» Reading text:
+===+
5
votes

I'm trying to figure out how to draw an stretchy/elastic line between two points in openGL/Cocos2d on iPhone. Something like this

enter image description here

Where the "band" get's thinner as the line gets longer. iOS uses the same technique I'm aiming for in the Mail.app, pull to refresh.

First of all, is there a name for this kind of thing?

My first thought was to plot a point on the radius of the starting and ending circles based on the angle between to the two, and draw a quadratic bezier curve using the distance/2 as a control point. But I'm not a maths whizz so I'm struggling to figure out how to place the control point which will adjust the thickness of the path.

But a bigger problem is that I need to fill the shape with a colour, and that doesn't seem to be possible with OpenGL bezier curves as far as I can tell since curves don't seem to form part of a shape that can be filled.

So I looked at using a spline created using a point array, but that opens up a whole new world of mathematical pain as I'd have to figure out where all the points along the edge of the path are.
+===+
» Supplied data:
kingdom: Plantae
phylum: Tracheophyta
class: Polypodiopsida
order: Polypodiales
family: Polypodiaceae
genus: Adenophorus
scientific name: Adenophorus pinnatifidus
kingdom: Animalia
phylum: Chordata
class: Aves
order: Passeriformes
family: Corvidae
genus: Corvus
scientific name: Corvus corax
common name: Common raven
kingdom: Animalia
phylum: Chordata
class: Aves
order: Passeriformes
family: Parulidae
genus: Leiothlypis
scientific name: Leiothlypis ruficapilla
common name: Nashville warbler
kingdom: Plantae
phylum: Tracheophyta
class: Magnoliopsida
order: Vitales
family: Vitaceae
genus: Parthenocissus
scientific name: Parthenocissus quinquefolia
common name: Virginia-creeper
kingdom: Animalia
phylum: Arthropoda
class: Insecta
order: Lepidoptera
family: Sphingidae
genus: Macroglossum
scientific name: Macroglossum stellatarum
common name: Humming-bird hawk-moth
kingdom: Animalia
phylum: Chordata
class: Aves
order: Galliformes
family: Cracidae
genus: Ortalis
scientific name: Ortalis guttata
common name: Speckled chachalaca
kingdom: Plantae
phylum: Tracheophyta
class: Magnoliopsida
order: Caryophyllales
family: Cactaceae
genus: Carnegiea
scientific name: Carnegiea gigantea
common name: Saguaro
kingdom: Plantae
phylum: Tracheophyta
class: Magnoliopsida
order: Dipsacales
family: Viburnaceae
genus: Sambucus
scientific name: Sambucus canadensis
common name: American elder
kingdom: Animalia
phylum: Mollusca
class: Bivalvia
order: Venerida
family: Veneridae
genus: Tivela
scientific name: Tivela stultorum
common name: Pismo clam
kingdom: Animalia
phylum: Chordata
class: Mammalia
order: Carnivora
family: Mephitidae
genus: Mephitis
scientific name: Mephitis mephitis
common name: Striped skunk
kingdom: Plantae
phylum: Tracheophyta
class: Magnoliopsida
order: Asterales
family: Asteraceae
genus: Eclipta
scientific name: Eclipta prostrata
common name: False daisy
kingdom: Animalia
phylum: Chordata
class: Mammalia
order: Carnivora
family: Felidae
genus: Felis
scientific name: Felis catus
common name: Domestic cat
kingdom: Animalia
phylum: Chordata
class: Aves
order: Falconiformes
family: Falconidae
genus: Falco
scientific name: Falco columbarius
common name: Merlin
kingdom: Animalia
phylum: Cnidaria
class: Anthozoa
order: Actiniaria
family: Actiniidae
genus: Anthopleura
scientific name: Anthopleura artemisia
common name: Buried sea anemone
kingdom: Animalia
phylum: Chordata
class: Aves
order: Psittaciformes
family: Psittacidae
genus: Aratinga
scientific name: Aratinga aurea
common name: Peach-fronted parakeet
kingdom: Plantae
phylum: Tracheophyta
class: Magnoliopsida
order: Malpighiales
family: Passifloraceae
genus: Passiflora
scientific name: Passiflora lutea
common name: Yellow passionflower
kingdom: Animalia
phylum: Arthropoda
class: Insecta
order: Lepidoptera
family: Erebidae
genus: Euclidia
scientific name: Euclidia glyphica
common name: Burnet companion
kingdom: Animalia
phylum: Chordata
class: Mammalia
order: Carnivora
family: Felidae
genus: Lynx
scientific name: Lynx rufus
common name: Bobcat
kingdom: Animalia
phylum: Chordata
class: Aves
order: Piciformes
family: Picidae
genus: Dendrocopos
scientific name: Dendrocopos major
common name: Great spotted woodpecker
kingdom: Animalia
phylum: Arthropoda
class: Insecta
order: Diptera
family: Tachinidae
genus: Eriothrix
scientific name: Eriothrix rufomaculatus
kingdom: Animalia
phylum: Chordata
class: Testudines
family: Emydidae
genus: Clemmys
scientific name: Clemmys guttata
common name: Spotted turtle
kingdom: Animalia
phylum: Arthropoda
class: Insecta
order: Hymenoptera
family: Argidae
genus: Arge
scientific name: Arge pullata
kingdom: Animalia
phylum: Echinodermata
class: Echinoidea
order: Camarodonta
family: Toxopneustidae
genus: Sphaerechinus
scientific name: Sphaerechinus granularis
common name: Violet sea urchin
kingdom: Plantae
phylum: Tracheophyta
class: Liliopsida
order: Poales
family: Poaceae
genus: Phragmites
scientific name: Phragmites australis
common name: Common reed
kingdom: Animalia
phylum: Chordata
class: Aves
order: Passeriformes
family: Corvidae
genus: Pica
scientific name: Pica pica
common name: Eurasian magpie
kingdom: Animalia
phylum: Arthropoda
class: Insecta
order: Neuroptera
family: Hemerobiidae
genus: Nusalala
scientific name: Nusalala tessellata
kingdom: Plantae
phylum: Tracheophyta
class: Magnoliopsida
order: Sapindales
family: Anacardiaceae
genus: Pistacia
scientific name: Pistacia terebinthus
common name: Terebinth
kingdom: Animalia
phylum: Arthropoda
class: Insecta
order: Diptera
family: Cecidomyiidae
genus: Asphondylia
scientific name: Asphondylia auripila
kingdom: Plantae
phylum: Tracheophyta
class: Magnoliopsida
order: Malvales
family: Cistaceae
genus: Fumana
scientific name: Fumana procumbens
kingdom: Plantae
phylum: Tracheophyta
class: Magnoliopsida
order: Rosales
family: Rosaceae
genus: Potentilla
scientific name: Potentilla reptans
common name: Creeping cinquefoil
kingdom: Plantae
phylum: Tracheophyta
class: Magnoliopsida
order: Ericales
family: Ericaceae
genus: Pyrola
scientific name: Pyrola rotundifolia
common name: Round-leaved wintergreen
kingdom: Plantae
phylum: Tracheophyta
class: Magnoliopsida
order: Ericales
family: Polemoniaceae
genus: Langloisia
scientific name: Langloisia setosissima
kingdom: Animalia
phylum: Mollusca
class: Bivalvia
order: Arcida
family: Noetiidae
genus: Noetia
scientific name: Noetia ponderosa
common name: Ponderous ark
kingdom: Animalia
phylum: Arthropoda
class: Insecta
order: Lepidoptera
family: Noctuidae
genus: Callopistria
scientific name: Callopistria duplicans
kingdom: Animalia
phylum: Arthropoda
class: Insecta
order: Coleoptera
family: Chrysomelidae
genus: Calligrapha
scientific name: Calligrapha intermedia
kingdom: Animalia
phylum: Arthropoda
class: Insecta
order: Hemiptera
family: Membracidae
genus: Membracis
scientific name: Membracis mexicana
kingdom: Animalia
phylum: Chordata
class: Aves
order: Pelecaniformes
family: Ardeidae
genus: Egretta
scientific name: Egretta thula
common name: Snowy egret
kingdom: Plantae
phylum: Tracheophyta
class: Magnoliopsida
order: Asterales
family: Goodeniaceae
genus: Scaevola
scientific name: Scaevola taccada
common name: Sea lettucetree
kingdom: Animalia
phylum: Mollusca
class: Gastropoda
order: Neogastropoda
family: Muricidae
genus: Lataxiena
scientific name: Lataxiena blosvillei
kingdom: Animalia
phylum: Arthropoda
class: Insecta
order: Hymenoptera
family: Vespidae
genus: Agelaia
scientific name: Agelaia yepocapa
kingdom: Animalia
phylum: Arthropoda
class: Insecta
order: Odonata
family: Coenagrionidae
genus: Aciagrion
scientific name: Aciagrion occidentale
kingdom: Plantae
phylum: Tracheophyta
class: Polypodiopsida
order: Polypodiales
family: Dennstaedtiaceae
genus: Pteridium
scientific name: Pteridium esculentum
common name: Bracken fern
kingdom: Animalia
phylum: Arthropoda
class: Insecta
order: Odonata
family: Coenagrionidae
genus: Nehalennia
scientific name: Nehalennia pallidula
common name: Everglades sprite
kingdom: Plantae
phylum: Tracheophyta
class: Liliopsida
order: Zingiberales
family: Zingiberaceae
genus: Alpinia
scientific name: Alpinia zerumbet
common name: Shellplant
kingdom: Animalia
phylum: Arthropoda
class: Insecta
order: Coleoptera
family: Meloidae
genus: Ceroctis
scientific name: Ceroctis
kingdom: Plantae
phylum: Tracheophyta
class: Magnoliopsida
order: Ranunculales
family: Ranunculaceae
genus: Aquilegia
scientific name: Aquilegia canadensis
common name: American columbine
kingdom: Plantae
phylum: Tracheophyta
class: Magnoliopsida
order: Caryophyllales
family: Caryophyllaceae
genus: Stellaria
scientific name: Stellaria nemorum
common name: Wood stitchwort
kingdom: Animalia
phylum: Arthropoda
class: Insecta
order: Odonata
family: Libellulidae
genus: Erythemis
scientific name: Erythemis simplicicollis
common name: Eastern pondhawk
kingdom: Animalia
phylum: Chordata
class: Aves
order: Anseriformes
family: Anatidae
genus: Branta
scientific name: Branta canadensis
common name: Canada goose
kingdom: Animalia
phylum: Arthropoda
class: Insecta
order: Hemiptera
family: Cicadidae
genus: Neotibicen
+===+
» What to do: List every Apple product named in the post about drawing an elastic line.

» Completed task: iPhone, iOS, Mail.app